▸ **Text section**
>>>

Master System Design Interviews with the Top 7 Most Asked Questions & Expert Answers

Maximize Your Preparation: Get the Expert Answers to the Top 7 Most Crucial System Design Questions

Arslan Ahmad
Level Up Coding

--

System design interviews are a crucial part of the tech interviews. They allow interviewers to assess a candidate’s ability to design scalable and complex systems, which are the backbone of any successful tech company.

This guide will cover essential topics required to prepare for and excel in system design interviews. Let’s start with most common system design questions.

The Most Common System Design Interview Questions

Here are 7 most frequently asked system design interview questions, listed roughly in order of how often they come up:

1. Design Facebook Messenger

Design an instant messaging service like Facebook Messenger where users can send text messages to each other through web and mobile interfaces.

Functional Requirements:

  1. Messenger should support one-on-one conversations between users.
  2. Messenger should keep track of the online/offline statuses of its users.
  3. Messenger should support the persistent storage of chat history.

<<<

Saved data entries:

>>>

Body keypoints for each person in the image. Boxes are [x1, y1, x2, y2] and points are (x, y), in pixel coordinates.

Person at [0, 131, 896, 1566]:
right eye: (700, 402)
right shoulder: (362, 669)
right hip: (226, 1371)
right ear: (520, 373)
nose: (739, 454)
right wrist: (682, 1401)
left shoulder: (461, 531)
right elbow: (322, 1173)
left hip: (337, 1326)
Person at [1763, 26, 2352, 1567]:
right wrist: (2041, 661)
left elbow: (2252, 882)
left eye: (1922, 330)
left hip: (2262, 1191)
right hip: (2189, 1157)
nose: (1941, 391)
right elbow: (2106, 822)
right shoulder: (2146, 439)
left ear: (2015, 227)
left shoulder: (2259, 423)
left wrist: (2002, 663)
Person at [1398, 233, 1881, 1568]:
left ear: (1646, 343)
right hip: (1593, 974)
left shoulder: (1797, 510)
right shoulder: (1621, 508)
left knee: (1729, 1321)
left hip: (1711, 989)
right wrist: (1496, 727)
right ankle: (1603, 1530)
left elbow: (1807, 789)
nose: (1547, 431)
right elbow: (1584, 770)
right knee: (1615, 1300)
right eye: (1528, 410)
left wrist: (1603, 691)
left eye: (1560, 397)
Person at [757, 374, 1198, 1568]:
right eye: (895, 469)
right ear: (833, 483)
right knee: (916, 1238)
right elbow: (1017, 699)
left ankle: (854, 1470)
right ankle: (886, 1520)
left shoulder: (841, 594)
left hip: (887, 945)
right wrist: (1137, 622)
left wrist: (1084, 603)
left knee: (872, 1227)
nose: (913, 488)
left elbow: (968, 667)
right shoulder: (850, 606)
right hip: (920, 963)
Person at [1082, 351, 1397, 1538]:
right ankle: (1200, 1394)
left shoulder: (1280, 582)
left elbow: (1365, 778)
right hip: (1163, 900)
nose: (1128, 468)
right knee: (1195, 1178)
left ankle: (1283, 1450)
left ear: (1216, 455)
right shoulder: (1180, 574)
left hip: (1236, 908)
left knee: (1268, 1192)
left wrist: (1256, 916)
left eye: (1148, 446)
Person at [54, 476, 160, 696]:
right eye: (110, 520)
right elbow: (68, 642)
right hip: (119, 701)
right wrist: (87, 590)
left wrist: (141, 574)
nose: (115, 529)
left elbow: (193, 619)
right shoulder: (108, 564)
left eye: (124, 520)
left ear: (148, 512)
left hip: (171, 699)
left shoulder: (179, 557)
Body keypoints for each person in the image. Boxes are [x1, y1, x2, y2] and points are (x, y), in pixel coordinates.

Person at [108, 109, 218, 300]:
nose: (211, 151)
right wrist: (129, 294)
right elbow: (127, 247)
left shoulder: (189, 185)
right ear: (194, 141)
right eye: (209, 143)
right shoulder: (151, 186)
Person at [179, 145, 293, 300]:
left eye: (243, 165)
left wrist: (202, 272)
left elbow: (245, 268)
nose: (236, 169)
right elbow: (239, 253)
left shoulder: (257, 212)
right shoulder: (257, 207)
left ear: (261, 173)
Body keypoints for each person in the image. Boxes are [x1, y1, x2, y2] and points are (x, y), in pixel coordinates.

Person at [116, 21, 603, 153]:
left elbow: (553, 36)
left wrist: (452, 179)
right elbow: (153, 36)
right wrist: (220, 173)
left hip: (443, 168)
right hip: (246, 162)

<<<

▸ **Action item A**
In the system design interview article, how are the seven questions ordered?
▸ **Action item B**
Continue the system design interview article from where it stops.

▸ **Answer space A**
They are listed roughly in order of how often they come up.

▸ **Answer space B**
Non-functional Requirements:

  1. Users should have a real-time chatting experience with minimum latency.
  2. Our system should be highly consistent; users should see the same chat history on all their devices.
  3. Messenger’s high availability is desirable; we can tolerate lower availability in the interest of consistency.

High-level solution

At a high level, we will need a chat server that will be the central piece orchestrating all the communications between users. For example, when a user wants to send a message to another user, they will connect to the chat server and send the message to the server; the server then passes that message to the other user and also stores it in the database.

The detailed workflow would look like this:

  1. User-A sends a message to User-B through the chat server.
  2. The server receives the message and sends an acknowledgment to User-A.
  3. The server stores the message in its database and sends the message to User-B.
  4. User-B receives the message and sends the acknowledgment to the server.
  5. The server notifies User-A that the message has been delivered successfully to User-B.
Request flow for sending a message

Learn more on Designing Facebook Messenger or see the following video.

2. Design Instagram

Design a photo-sharing service like Instagram, where users can upload photos to share them with other users.

Functional Requirements

  1. Users should be able to upload/download/view photos.
  2. Users can perform searches based on photo/video titles.
  3. Users can follow other users.
  4. The system should generate and display a user’s News Feed consisting of top photos from all the people the user follows.

Non-functional Requirements

  1. Our service needs to be highly available.
  2. The acceptable latency of the system is 200ms for News Feed generation.
  3. Consistency can take a hit (in the interest of availability) if a user doesn’t see a photo for a while; it should be fine.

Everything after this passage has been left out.